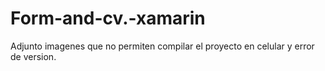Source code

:# Form-and-cv.-xamarin
Adjunto imagenes que no permiten compilar el proyecto en celular y error de version.
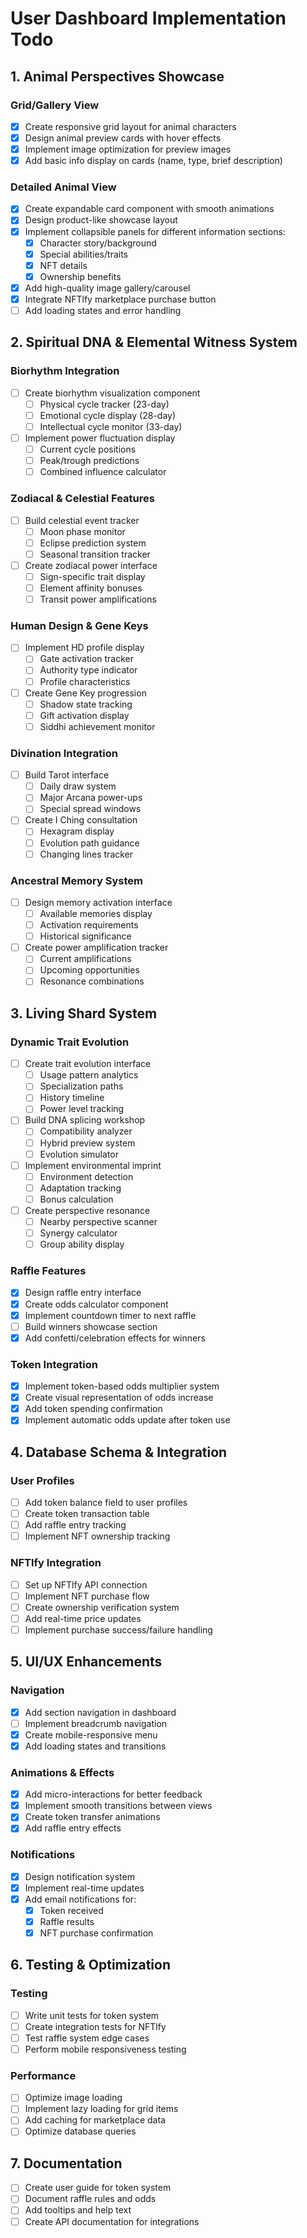 # User Dashboard Implementation Todo

## 1. Animal Perspectives Showcase

### Grid/Gallery View
- [x] Create responsive grid layout for animal characters
- [x] Design animal preview cards with hover effects
- [x] Implement image optimization for preview images
- [x] Add basic info display on cards (name, type, brief description)

### Detailed Animal View
- [x] Create expandable card component with smooth animations
- [x] Design product-like showcase layout
- [x] Implement collapsible panels for different information sections:
  - [x] Character story/background
  - [x] Special abilities/traits
  - [x] NFT details
  - [x] Ownership benefits
- [x] Add high-quality image gallery/carousel
- [x] Integrate NFTlfy marketplace purchase button
- [ ] Add loading states and error handling

## 2. Spiritual DNA & Elemental Witness System

### Biorhythm Integration
- [ ] Create biorhythm visualization component
  - [ ] Physical cycle tracker (23-day)
  - [ ] Emotional cycle display (28-day)
  - [ ] Intellectual cycle monitor (33-day)
- [ ] Implement power fluctuation display
  - [ ] Current cycle positions
  - [ ] Peak/trough predictions
  - [ ] Combined influence calculator

### Zodiacal & Celestial Features
- [ ] Build celestial event tracker
  - [ ] Moon phase monitor
  - [ ] Eclipse prediction system
  - [ ] Seasonal transition tracker
- [ ] Create zodiacal power interface
  - [ ] Sign-specific trait display
  - [ ] Element affinity bonuses
  - [ ] Transit power amplifications

### Human Design & Gene Keys
- [ ] Implement HD profile display
  - [ ] Gate activation tracker
  - [ ] Authority type indicator
  - [ ] Profile characteristics
- [ ] Create Gene Key progression
  - [ ] Shadow state tracking
  - [ ] Gift activation display
  - [ ] Siddhi achievement monitor

### Divination Integration
- [ ] Build Tarot interface
  - [ ] Daily draw system
  - [ ] Major Arcana power-ups
  - [ ] Special spread windows
- [ ] Create I Ching consultation
  - [ ] Hexagram display
  - [ ] Evolution path guidance
  - [ ] Changing lines tracker

### Ancestral Memory System
- [ ] Design memory activation interface
  - [ ] Available memories display
  - [ ] Activation requirements
  - [ ] Historical significance
- [ ] Create power amplification tracker
  - [ ] Current amplifications
  - [ ] Upcoming opportunities
  - [ ] Resonance combinations

## 3. Living Shard System

### Dynamic Trait Evolution
- [ ] Create trait evolution interface
  - [ ] Usage pattern analytics
  - [ ] Specialization paths
  - [ ] History timeline
  - [ ] Power level tracking
- [ ] Build DNA splicing workshop
  - [ ] Compatibility analyzer
  - [ ] Hybrid preview system
  - [ ] Evolution simulator
- [ ] Implement environmental imprint
  - [ ] Environment detection
  - [ ] Adaptation tracking
  - [ ] Bonus calculation
- [ ] Create perspective resonance
  - [ ] Nearby perspective scanner
  - [ ] Synergy calculator
  - [ ] Group ability display

### Raffle Features
- [x] Design raffle entry interface
- [x] Create odds calculator component
- [x] Implement countdown timer to next raffle
- [ ] Build winners showcase section
- [x] Add confetti/celebration effects for winners

### Token Integration
- [x] Implement token-based odds multiplier system
- [x] Create visual representation of odds increase
- [x] Add token spending confirmation
- [x] Implement automatic odds update after token use

## 4. Database Schema & Integration

### User Profiles
- [ ] Add token balance field to user profiles
- [ ] Create token transaction table
- [ ] Add raffle entry tracking
- [ ] Implement NFT ownership tracking

### NFTlfy Integration
- [ ] Set up NFTlfy API connection
- [ ] Implement NFT purchase flow
- [ ] Create ownership verification system
- [ ] Add real-time price updates
- [ ] Implement purchase success/failure handling

## 5. UI/UX Enhancements

### Navigation
- [x] Add section navigation in dashboard
- [ ] Implement breadcrumb navigation
- [x] Create mobile-responsive menu
- [x] Add loading states and transitions

### Animations & Effects
- [x] Add micro-interactions for better feedback
- [x] Implement smooth transitions between views
- [x] Create token transfer animations
- [x] Add raffle entry effects

### Notifications
- [x] Design notification system
- [x] Implement real-time updates
- [x] Add email notifications for:
  - [x] Token received
  - [x] Raffle results
  - [x] NFT purchase confirmation

## 6. Testing & Optimization

### Testing
- [ ] Write unit tests for token system
- [ ] Create integration tests for NFTlfy
- [ ] Test raffle system edge cases
- [ ] Perform mobile responsiveness testing

### Performance
- [ ] Optimize image loading
- [ ] Implement lazy loading for grid items
- [ ] Add caching for marketplace data
- [ ] Optimize database queries

## 7. Documentation

- [ ] Create user guide for token system
- [ ] Document raffle rules and odds
- [ ] Add tooltips and help text
- [ ] Create API documentation for integrations
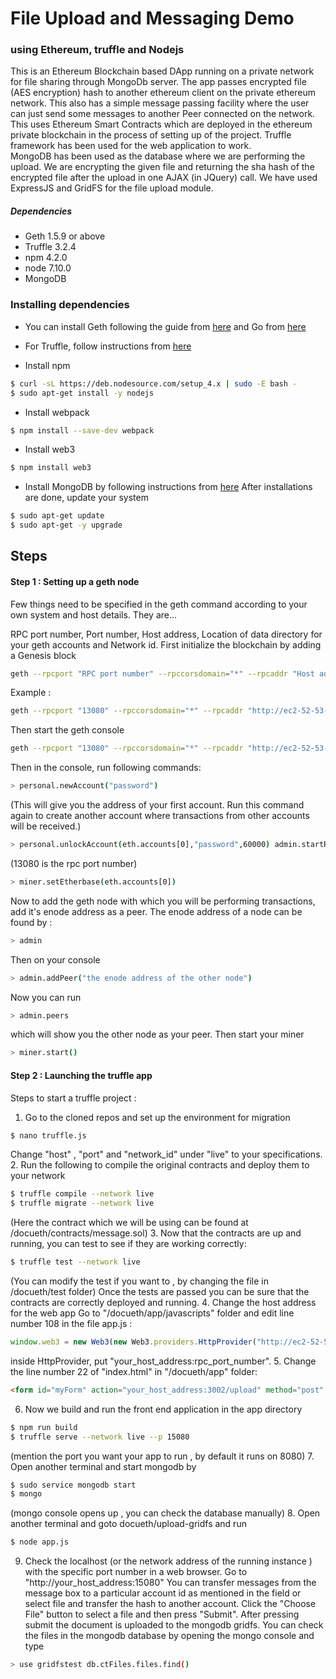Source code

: # File Upload and Messaging Demo
### using Ethereum, truffle and Nodejs

This is an Ethereum Blockchain based DApp running on a private network for file sharing through MongoDb server.
The app passes encrypted file (AES encryption) hash to another ethereum client on the private ethereum network.
This also has a simple message passing facility where the user can just send some messages to another Peer connected on the network.
This uses Ethereum Smart Contracts which are deployed in the ethereum private blockchain in the process of setting up of the project.
Truffle framework has been used for the web application to work.  
MongoDB has been used as the database where we are performing the upload.
We are encrypting the given file and returning the sha hash of the encrypted file after the upload in one AJAX (in JQuery) call.
We have used ExpressJS and GridFS for the file upload module.



##### Dependencies
  - Geth 1.5.9 or above
  - Truffle 3.2.4
  - npm 4.2.0
  - node 7.10.0
  - MongoDB
  
### Installing dependencies
* You can install Geth following the guide from [here](https://github.com/ethereum/go-ethereum/wiki/Installation-Instructions-for-Ubuntu) and Go from 
[here](https://tecadmin.net/install-go-on-ubuntu/#)
    
* For Truffle, follow instructions from [here](http://www.techtonet.com/how-to-install-and-execute-truffle-on-an-ubuntu-16-04/)
    
* Install npm 
```bash
$ curl -sL https://deb.nodesource.com/setup_4.x | sudo -E bash - 
$ sudo apt-get install -y nodejs 
``` 
* Install webpack 
```bash 
$ npm install --save-dev webpack 
``` 
* Install web3 
```bash 
$ npm install web3 
``` 
* Install MongoDB by following instructions from [here](https://docs.mongodb.com/v3.0/tutorial/install-mongodb-on-ubuntu/) 
After installations are done, update your system 
```bash 
$ sudo apt-get update 
$ sudo apt-get -y upgrade 
```
## Steps
#### Step 1 : Setting up a geth node
 Few things need to be specified in the geth command according to your own system and host details. They are...
    
 RPC port number, Port number, Host address, Location of data directory for your geth accounts and Network id.
 First initialize the blockchain by adding a Genesis block
```bash 
geth --rpcport "RPC port number" --rpccorsdomain="*" --rpcaddr "Host address" --rpcapi "eth,web3,db,net,personal" --datadir "Location of data directory" --port "Port number" --networkid "Network id" init ~/docueth/CustomGenesis.json 
``` 
Example : 
```bash 
geth --rpcport "13080" --rpccorsdomain="*" --rpcaddr "http://ec2-52-53-222-152.us-west-1.compute.amazonaws.com" --rpcapi "eth,web3,db,net,personal" --datadir "/home/ubuntu/mining" --port "13000" --networkid 9866 init ~/docueth/CustomGenesis.json 
``` 
Then start the geth console 
```bash 
geth --rpcport "13080" --rpccorsdomain="*" --rpcaddr "http://ec2-52-53-222-152.us-west-1.compute.amazonaws.com" --rpcapi "eth,web3,db,net,personal" --datadir "/home/ubuntu/mining" --port "13000" --networkid 9866 console 2>sml.txt 
``` 
Then in the console, run following commands: 
```bash
> personal.newAccount("password")
``` 
(This will give you the address of your first account. Run this command again to create another account where 
transactions from other accounts will be received.) 
```bash
> personal.unlockAccount(eth.accounts[0],"password",60000) admin.startRPC("0.0.0.0",13080)
``` 
(13080 is the rpc port number) 
```bash
> miner.setEtherbase(eth.accounts[0])
``` 
Now to add the geth node with which you will be performing transactions, add it's enode address as a peer. The enode address of a node can be found by : 
```bash
> admin
``` 
Then on your console 
```bash
> admin.addPeer("the enode address of the other node")
``` 
Now you can run 
```bash
> admin.peers
``` 
which will show you the other node as your peer. Then start your miner 
```bash
> miner.start()
```
#### Step 2 : Launching the truffle app
Steps to start a truffle project :
1. Go to the cloned repos and set up the environment for migration 
```bash 
$ nano truffle.js 
``` 
Change "host" , "port" and "network_id" under "live" to your specifications. 
2. Run the following to compile the original contracts and deploy them to your network 
```bash 
$ truffle compile --network live 
$ truffle migrate --network live 
``` 
(Here the contract which we will be using can be found at /docueth/contracts/message.sol) 
3. Now that the contracts are up and running, you can test to see if they are working correctly: 
```bash 
$ truffle test --network live 
``` 
(You can modify the test if you want to , by changing the file in /docueth/test folder) Once the tests are passed you can be sure that the contracts are correctly deployed and running. 
4. Change the host address for the web app
    Go to "/docueth/app/javascripts" folder and edit line number 108 in the file  app.js : 
```javascript 
window.web3 = new Web3(new Web3.providers.HttpProvider("http://ec2-52-52-25-62.us-west-1.compute.amazonaws.com:13080")); 
``` 
inside HttpProvider, put "your_host_address:rpc_port_number". 
5. Change the line number 22 of "index.html" in "/docueth/app" folder:
```HTML
<form id="myForm" action="your_host_address:3002/upload" method="post" enctype="multipart/form-data" >
```
6. Now we build and run the front end application in the app directory 
```bash
$ npm run build
$ truffle serve --network live --p 15080 
``` 
(mention the port you want your app to run , by default it runs on 8080) 
7. Open another terminal and start mongodb by 
```bash 
$ sudo service mongodb start 
$ mongo 
``` 
(mongo console opens up , you can check the database manually) 
8. Open another terminal and goto docueth/upload-gridfs and run 
```bash 
$ node app.js 
``` 
9. Check the localhost (or the network address of the running instance ) with the specific port number in a web browser. 
Go to "http://your_host_address:15080" You can transfer messages from the message box to a particular account id as mentioned in the field or select file and transfer the hash to another 
account. Click the "Choose File" button to select a file and then press "Submit". After pressing submit the document 
is uploaded to the mongodb gridfs. You can check the files in the mongodb database by opening the mongo console and 
type 
```bash
> use gridfstest db.ctFiles.files.find()
```
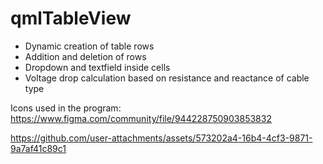 # qmlTableView

- Dynamic creation of table rows
- Addition and deletion of rows
- Dropdown and textfield inside cells
- Voltage drop calculation based on resistance and reactance of cable type

Icons used in the program: https://www.figma.com/community/file/944228750903853832

https://github.com/user-attachments/assets/573202a4-16b4-4cf3-9871-9a7af41c89c1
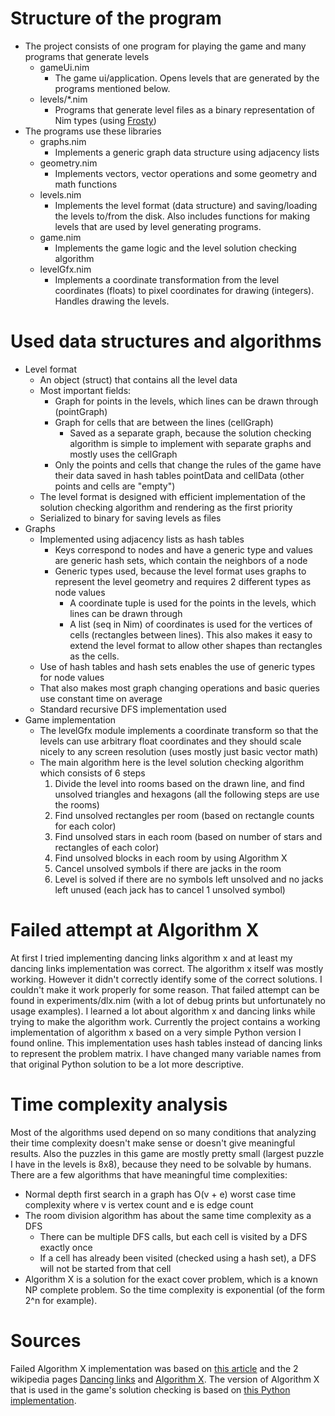 # Structure of the program
- The project consists of one program for playing the game and many programs that generate levels
  - gameUi.nim
    - The game ui/application. Opens levels that are generated by the programs mentioned below.
  - levels/*.nim
    - Programs that generate level files as a binary representation of Nim types (using [Frosty](https://github.com/disruptek/frosty))
- The programs use these libraries
  - graphs.nim
    - Implements a generic graph data structure using adjacency lists
  - geometry.nim
    - Implements vectors, vector operations and some geometry and math functions
  - levels.nim 
    - Implements the level format (data structure) and saving/loading the levels to/from the disk. Also includes functions for making levels that are used by level generating programs.
  - game.nim
    - Implements the game logic and the level solution checking algorithm
  - levelGfx.nim
    - Implements a coordinate transformation from the level coordinates (floats) to pixel coordinates for drawing (integers). Handles drawing the levels.

# Used data structures and algorithms
- Level format
	- An object (struct) that contains all the level data
	- Most important fields:
		- Graph for points in the levels, which lines can be drawn through (pointGraph)
		- Graph for cells that are between the lines (cellGraph) 
			- Saved as a separate graph, because the solution checking algorithm is simple to implement with separate graphs and mostly uses the cellGraph
		- Only the points and cells that change the rules of the game have their data saved in hash tables pointData and cellData (other points and cells are "empty")
	- The level format is designed with efficient implementation of the solution checking algorithm and rendering as the first priority
	- Serialized to binary for saving levels as files
- Graphs
	- Implemented using adjacency lists as hash tables
		- Keys correspond to nodes and have a generic type and values are generic hash sets, which contain the neighbors of a node
		- Generic types used, because the level format uses graphs to represent the level geometry and requires 2 different types as node values
			- A coordinate tuple is used for the points in the levels, which lines can be drawn through
			- A list (seq in Nim) of coordinates is used for the vertices of cells (rectangles between lines). This also makes it easy to extend the level format to allow other shapes than rectangles as the cells.
	- Use of hash tables and hash sets enables the use of generic types for node values
	- That also makes most graph changing operations and basic queries use constant time on average
	- Standard recursive DFS implementation used
- Game implementation
	- The levelGfx module implements a coordinate transform so that the levels can use arbitrary float coordinates and they should scale nicely to any screen resolution (uses mostly just basic vector math)
	- The main algorithm here is the level solution checking algorithm which consists of 6 steps
		1. Divide the level into rooms based on the drawn line, and find unsolved triangles and hexagons (all the following steps are use the rooms)
		2. Find unsolved rectangles per room (based on rectangle counts for each color)
	  	3. Find unsolved stars in each room (based on number of stars and rectangles of each color)
	  	4. Find unsolved blocks in each room by using Algorithm X
	  	5. Cancel unsolved symbols if there are jacks in the room
	 	6. Level is solved if there are no symbols left unsolved and no jacks left unused (each jack has to cancel 1 unsolved symbol)

# Failed attempt at Algorithm X
At first I tried implementing dancing links algorithm x and at least my dancing links implementation was correct. The algorithm x itself was mostly working. However it didn't correctly identify some of the correct 
solutions. I couldn't make it work properly for some reason. That failed attempt can be found in experiments/dlx.nim (with a lot of debug prints but unfortunately no usage examples). I learned a lot about algorithm x and
dancing links while trying to make the algorithm work. Currently the project contains a working implementation of algorithm x based on a very simple Python version I found online. This implementation uses hash tables
instead of dancing links to represent the problem matrix. I have changed many variable names from that original Python solution to be a lot more descriptive.

# Time complexity analysis
Most of the algorithms used depend on so many conditions that analyzing their time complexity doesn't make sense or doesn't give meaningful results. Also the puzzles in this game are mostly pretty small (largest puzzle I 
have in the levels is 8x8), because they need to be solvable by humans. There are a few algorithms that have meaningful time complexities:
- Normal depth first search in a graph has O(v + e) worst case time complexity where v is vertex count and e is edge count
- The room division algorithm has about the same time complexity as a DFS
	- There can be multiple DFS calls, but each cell is visited by a DFS exactly once
	- If a cell has already been visited (checked using a hash set), a DFS will not be started from that cell
- Algorithm X is a solution for the exact cover problem, which is a known NP complete problem. So the time complexity is exponential (of the form 2^n for example).

# Sources
Failed Algorithm X implementation was based on [this article](https://www.geeksforgeeks.org/exact-cover-problem-algorithm-x-set-2-implementation-dlx/) and the 2 wikipedia pages 
[Dancing links](https://www.wikiwand.com/en/Dancing_links) and [Algorithm X](https://www.wikiwand.com/en/Knuth%27s_Algorithm_X). The version of Algorithm X that is used in the game's solution checking is based on 
[this Python implementation](https://www.cs.mcgill.ca/~aassaf9/python/algorithm_x.html).
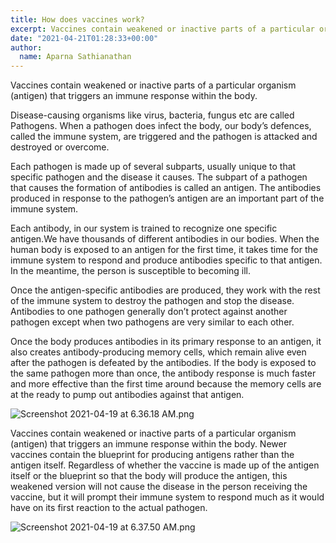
 ```yaml
---
title: How does vaccines work?
excerpt: Vaccines contain weakened or inactive parts of a particular organism (antigen) that triggers an immune response within the body.
date: "2021-04-21T01:28:33+00:00"
author:
  name: Aparna Sathianathan
---
```

Vaccines contain weakened or inactive parts of a particular organism (antigen) that triggers an immune response within the body.

Disease-causing organisms like virus, bacteria, fungus etc are called Pathogens. When a pathogen does infect the body, our body’s defences, called the immune system, are triggered and the pathogen is attacked and destroyed or overcome.

Each pathogen is made up of several subparts, usually unique to that specific pathogen and the disease it causes. The subpart of a pathogen that causes the formation of antibodies is called an antigen. The antibodies produced in response to the pathogen’s antigen are an important part of the immune system.

Each antibody, in our system is trained to recognize one specific antigen.We have thousands of different antibodies in our bodies. When the human body is exposed to an antigen for the first time, it takes time for the immune system to respond and produce antibodies specific to that antigen. In the meantime, the person is susceptible to becoming ill. 

Once the antigen-specific antibodies are produced, they work with the rest of the immune system to destroy the pathogen and stop the disease. Antibodies to one pathogen generally don’t protect against another pathogen except when two pathogens are very similar to each other. 

Once the body produces antibodies in its primary response to an antigen, it also creates antibody-producing memory cells, which remain alive even after the pathogen is defeated by the antibodies. If the body is exposed to the same pathogen more than once, the antibody response is much faster and more effective than the first time around because the memory cells are at the ready to pump out antibodies against that antigen.


![Screenshot 2021-04-19 at 6.36.18 AM.png](https://editor.cowinindia.org/rails/active_storage/blobs/redirect/eyJfcmFpbHMiOnsibWVzc2FnZSI6IkJBaHBIUT09IiwiZXhwIjpudWxsLCJwdXIiOiJibG9iX2lkIn19--5f238a84136e8963849ec32d7fa64be219d3c982/Screenshot%202021-04-19%20at%206.36.18%20AM.png)

Vaccines contain weakened or inactive parts of a particular organism (antigen) that triggers an immune response within the body. Newer vaccines contain the blueprint for producing antigens rather than the antigen itself. Regardless of whether the vaccine is made up of the antigen itself or the blueprint so that the body will produce the antigen, this weakened version will not cause the disease in the person receiving the vaccine, but it will prompt their immune system to respond much as it would have on its first reaction to the actual pathogen.


![Screenshot 2021-04-19 at 6.37.50 AM.png](https://editor.cowinindia.org/rails/active_storage/blobs/redirect/eyJfcmFpbHMiOnsibWVzc2FnZSI6IkJBaHBIZz09IiwiZXhwIjpudWxsLCJwdXIiOiJibG9iX2lkIn19--82d1efe5ca1afe44614cd11ac097adfe95dd68d1/Screenshot%202021-04-19%20at%206.37.50%20AM.png)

__Exercise instructions__.
In the data above, find the line with "- Programs that" and the line with "- Keys correspond". Retype both, plus every line between them, exactly.

__Result__.
    - Programs that generate level files as a binary representation of Nim types (using [Frosty](https://github.com/disruptek/frosty))
- The programs use these libraries
  - graphs.nim
    - Implements a generic graph data structure using adjacency lists
  - geometry.nim
    - Implements vectors, vector operations and some geometry and math functions
  - levels.nim 
    - Implements the level format (data structure) and saving/loading the levels to/from the disk. Also includes functions for making levels that are used by level generating programs.
  - game.nim
    - Implements the game logic and the level solution checking algorithm
  - levelGfx.nim
    - Implements a coordinate transformation from the level coordinates (floats) to pixel coordinates for drawing (integers). Handles drawing the levels.

# Used data structures and algorithms
- Level format
	- An object (struct) that contains all the level data
	- Most important fields:
		- Graph for points in the levels, which lines can be drawn through (pointGraph)
		- Graph for cells that are between the lines (cellGraph) 
			- Saved as a separate graph, because the solution checking algorithm is simple to implement with separate graphs and mostly uses the cellGraph
		- Only the points and cells that change the rules of the game have their data saved in hash tables pointData and cellData (other points and cells are "empty")
	- The level format is designed with efficient implementation of the solution checking algorithm and rendering as the first priority
	- Serialized to binary for saving levels as files
- Graphs
	- Implemented using adjacency lists as hash tables
		- Keys correspond to nodes and have a generic type and values are generic hash sets, which contain the neighbors of a node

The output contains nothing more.